PartyZone: Spy Ring
- Designers: Zeb Cook
- Publishers: TSR
- Publication: 1985
- Genres: Party game

= PartyZone: Spy Ring =

1985 party game

PartyZone: Spy Ring is a party game published by TSR in 1985 in which all invitees to a party pretend to be spies on a mission.

==Description==
PartyZone: Spy Ring is an espionage party game for up to 12 guests that resembles, in scope, the popular murder mystery party game genre.

===Components===
The game box contains:
- 12 preprinted invitations and envelopes
- Identification badges
- PartyZone napkins
- Agent passports
- Trivia puzzle sheet booklet
- $2950 in game money
- Operations manual for host
- Party planner for host

===Gameplay===
PartyZone: Spy Ring is designed to be played at a party to which twelve people have been invited. The host sends out invitations to guests that contain the guest's spy identity, a secret mission to fulfil, and a password. The game posits that there are three teams of spies socializing at the party (CIA, KGB and China). Guests take on the persona of their character, and use their password to identify other spies on their team.

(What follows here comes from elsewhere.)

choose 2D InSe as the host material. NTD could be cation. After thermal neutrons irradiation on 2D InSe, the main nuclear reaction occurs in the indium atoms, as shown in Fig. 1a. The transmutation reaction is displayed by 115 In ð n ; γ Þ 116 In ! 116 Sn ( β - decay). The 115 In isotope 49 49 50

Each spy tries to figure out how to perform their given mission by socializing with the other spies.

==Publication history==
TSR was widely known for its fantasy role-playing game Dungeons & Dragons, first published in 1974. By the mid-1980s, despite a decade of success with D&D, the company was looking to diversify its product line and widen its audience base by publishing family board games such as All My Children and Crosscheck, as well as a line of PartyZone games based on the popular murder mystery party game. The first of these was PartyZone: Spy Ring, designed by Zeb Cook and released by TSR in 1985. The company published two other PartyZone games: The Inheritance (1985) and Knave of Hearts (1986).

==Reception==
Dave Nalle, writing in Abyss, called this "basically a good idea, but the mystery idea has been handled much better in other games." Nalle questioned the utility of the game, pointing out that the party host could organize such an evening without purchasing "this expensive package." Nalle also felt that the tone of the game, with its "unnecessary and rather tacky props", was too childish to be seriously considered as an adult party game. Nalle concluded, "I certainly would not want to be seen playing this by anyone who I wanted to respect me afterwards."

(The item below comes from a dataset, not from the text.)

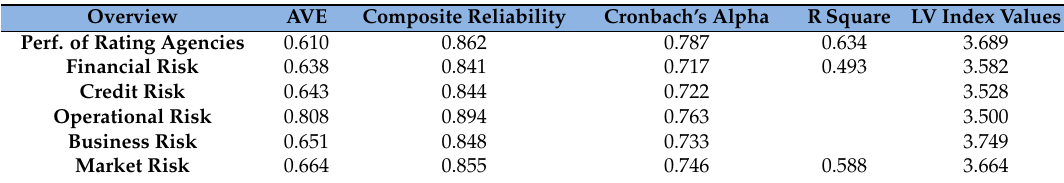
Table 3. Reliability Validation for the Latent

Michael Dobson, in an article titled "Bad idea, good game?", commented "PartyZone is a new approach to roleplaying; with no dice, no combat system, and no pretend violence ... it is stretching the limits of the [game industry] field by trying something new, different, and a little radical." Dobson concluded, "I've always felt that the fun part to play in a solve-a-murder party is that of the murderer, because the murderer gets to lie and cheat and try to confuse people, while the other participants have to play it straight. But in Spy Ring, everybody's got a secret, so everyone gets to lie and cheat and obfuscate."

Games included PartyZone: Spy Ring in their Top 100 Games of 1985, noting, "This unusual party game can be played throughout the evening without interfering with other activities."